Prochaine étape : identifiez votre IDCC sur un bulletin de paie, appelez le conseiller entreprise de votre opérateur et demandez-lui les deux dispositifs les plus ouverts pour votre branche cette année. Vingt minutes de téléphone valent mieux qu’une soirée passée sur un portail en ligne.
Ce que les dirigeants demandent à leur conseiller
Comment savoir de quel OPCO dépend mon entreprise ?
Le rattachement suit la convention collective de branche appliquée dans l’entreprise, identifiée par son code IDCC, et non le code APE attribué par l’INSEE. Ce code figure sur les bulletins de paie et dans votre déclaration sociale nominative. Chaque branche a été rattachée à l’un des onze opérateurs agréés par les arrêtés du 29 mars 2019. Une entreprise sans convention collective déclare le code 9999 en DSN et se rattache à l’opérateur le plus proche de son activité, après confirmation écrite.
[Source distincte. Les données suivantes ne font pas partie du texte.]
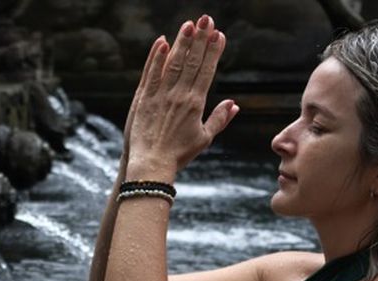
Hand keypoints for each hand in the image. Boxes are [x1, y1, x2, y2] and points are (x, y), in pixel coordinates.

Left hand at [125, 15, 238, 181]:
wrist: (151, 165)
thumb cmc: (179, 154)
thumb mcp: (204, 138)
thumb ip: (220, 119)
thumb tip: (234, 104)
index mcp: (195, 104)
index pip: (207, 70)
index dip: (213, 51)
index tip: (219, 34)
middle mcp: (178, 96)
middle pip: (192, 61)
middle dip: (200, 38)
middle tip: (207, 19)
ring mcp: (159, 95)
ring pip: (173, 63)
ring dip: (182, 42)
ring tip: (190, 24)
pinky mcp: (143, 99)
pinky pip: (151, 73)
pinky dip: (157, 57)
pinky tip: (163, 41)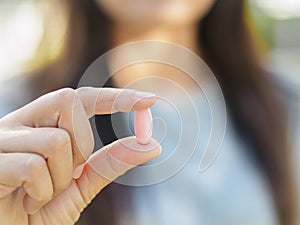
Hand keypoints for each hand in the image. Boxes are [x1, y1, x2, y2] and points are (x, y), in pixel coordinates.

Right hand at [0, 87, 160, 224]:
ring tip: (41, 195)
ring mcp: (2, 140)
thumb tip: (151, 144)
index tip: (149, 101)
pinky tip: (26, 202)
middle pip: (69, 102)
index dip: (115, 97)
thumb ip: (110, 162)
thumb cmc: (39, 213)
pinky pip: (33, 166)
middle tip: (66, 175)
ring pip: (57, 140)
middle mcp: (20, 123)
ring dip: (60, 178)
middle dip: (80, 144)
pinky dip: (41, 192)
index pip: (81, 98)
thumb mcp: (81, 186)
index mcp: (41, 125)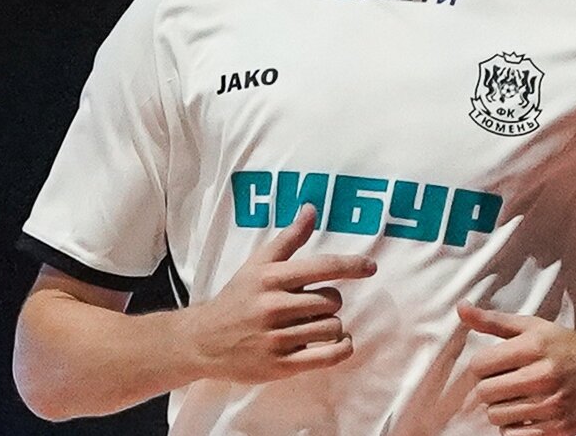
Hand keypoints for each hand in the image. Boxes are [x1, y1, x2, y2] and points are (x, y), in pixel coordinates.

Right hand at [187, 203, 376, 382]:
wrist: (204, 340)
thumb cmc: (238, 297)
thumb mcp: (258, 264)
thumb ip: (289, 238)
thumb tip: (311, 209)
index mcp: (270, 278)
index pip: (321, 267)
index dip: (351, 265)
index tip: (371, 267)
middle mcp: (274, 306)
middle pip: (331, 300)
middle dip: (329, 302)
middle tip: (311, 305)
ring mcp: (277, 338)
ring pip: (332, 327)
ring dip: (332, 326)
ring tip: (314, 325)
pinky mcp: (281, 366)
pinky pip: (327, 357)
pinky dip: (342, 349)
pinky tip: (340, 343)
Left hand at [458, 301, 575, 435]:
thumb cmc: (567, 347)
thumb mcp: (533, 327)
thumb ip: (493, 321)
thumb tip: (462, 308)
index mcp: (533, 346)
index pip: (480, 365)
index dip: (480, 367)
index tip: (491, 367)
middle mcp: (542, 374)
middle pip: (486, 393)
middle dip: (488, 389)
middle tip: (502, 384)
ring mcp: (551, 404)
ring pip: (497, 416)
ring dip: (500, 410)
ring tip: (514, 399)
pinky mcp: (558, 428)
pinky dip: (514, 428)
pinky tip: (525, 415)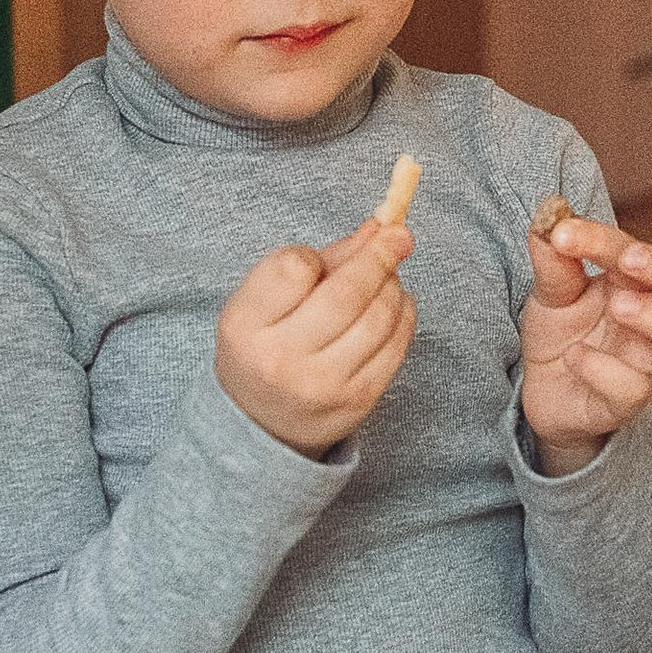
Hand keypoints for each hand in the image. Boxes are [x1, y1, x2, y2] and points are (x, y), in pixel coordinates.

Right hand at [216, 217, 415, 457]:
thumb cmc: (263, 347)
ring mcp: (323, 384)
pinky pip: (395, 347)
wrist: (260, 425)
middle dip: (380, 256)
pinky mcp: (357, 401)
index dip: (315, 255)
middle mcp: (281, 358)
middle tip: (397, 236)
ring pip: (378, 318)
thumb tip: (379, 227)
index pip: (293, 268)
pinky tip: (398, 304)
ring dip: (393, 286)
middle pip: (347, 292)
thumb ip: (318, 261)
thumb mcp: (264, 302)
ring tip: (389, 277)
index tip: (320, 259)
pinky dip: (404, 315)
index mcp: (246, 325)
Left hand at [520, 211, 651, 474]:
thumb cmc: (563, 333)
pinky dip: (603, 368)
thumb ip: (554, 257)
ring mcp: (647, 366)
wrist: (539, 391)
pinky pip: (634, 389)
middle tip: (629, 260)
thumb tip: (550, 210)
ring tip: (617, 308)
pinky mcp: (623, 405)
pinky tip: (574, 356)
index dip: (608, 239)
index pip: (646, 255)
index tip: (564, 232)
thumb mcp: (552, 289)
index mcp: (644, 287)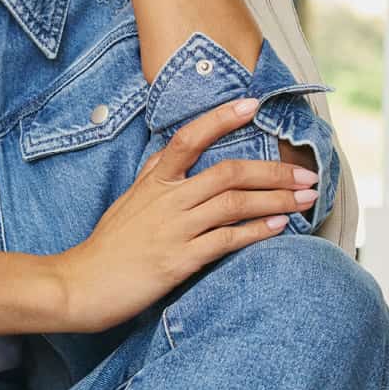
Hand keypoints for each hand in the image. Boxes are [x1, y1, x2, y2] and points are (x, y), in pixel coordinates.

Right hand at [50, 98, 320, 334]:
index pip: (188, 138)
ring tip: (305, 200)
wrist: (81, 284)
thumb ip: (154, 176)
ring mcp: (173, 229)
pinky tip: (278, 228)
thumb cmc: (107, 246)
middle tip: (307, 174)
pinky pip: (226, 240)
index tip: (252, 105)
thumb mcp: (128, 201)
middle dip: (273, 171)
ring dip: (276, 200)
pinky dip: (256, 231)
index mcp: (153, 182)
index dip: (220, 119)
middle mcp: (165, 200)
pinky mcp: (179, 260)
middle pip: (227, 172)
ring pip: (233, 203)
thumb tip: (172, 152)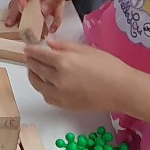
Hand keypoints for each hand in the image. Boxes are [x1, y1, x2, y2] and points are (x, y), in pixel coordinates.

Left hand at [24, 38, 149, 123]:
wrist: (122, 90)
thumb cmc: (108, 66)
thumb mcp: (86, 50)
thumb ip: (64, 46)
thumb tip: (48, 43)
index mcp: (64, 62)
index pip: (40, 55)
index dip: (31, 51)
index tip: (27, 48)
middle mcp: (58, 78)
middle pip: (36, 69)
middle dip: (30, 61)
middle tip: (28, 57)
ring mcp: (60, 94)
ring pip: (38, 84)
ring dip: (33, 76)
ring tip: (34, 70)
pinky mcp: (65, 105)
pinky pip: (47, 96)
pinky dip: (43, 89)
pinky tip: (46, 83)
Faut-il déposer la demande avant le début de la formation ?
Oui, et cette règle ne souffre presque aucune exception. L’accord se demande avant le premier jour, la plupart des opérateurs exigeant un dépôt plusieurs semaines à l’avance pour les parcours longs ou certifiants. L’instruction prend de quinze jours à plusieurs semaines selon l’opérateur et la période de l’année. Une demande déposée après le démarrage est refusée, même complète et même avec un organisme certifié. La facture reste alors intégralement à votre charge.
Un dirigeant non salarié peut-il financer sa formation avec l’OPCO ?
Non dans la plupart des cas. Les fonds mutualisés financent les actions destinées aux salariés et aux alternants. Un gérant majoritaire de SARL, un entrepreneur individuel ou un professionnel libéral relève d’un fonds d’assurance formation propre aux travailleurs indépendants, alimenté par une contribution distincte. Un dirigeant assimilé salarié, président de SAS rémunéré par exemple, entre en revanche dans le champ de l’opérateur au même titre que les autres salariés.
L’OPCO rembourse-t-il aussi les salaires pendant la formation ?
Parfois, jamais automatiquement. La prise en charge porte d’abord sur les coûts pédagogiques facturés par l’organisme. Certains opérateurs ajoutent les frais annexes de transport, d’hébergement et de repas selon des grilles publiées, et une allocation couvrant tout ou partie de la rémunération maintenue pendant l’absence. Ces compléments dépendent de la branche, du dispositif et de l’effectif. Vérifiez-les au moment du dépôt, jamais sur la base d’un accord obtenu deux ans plus tôt.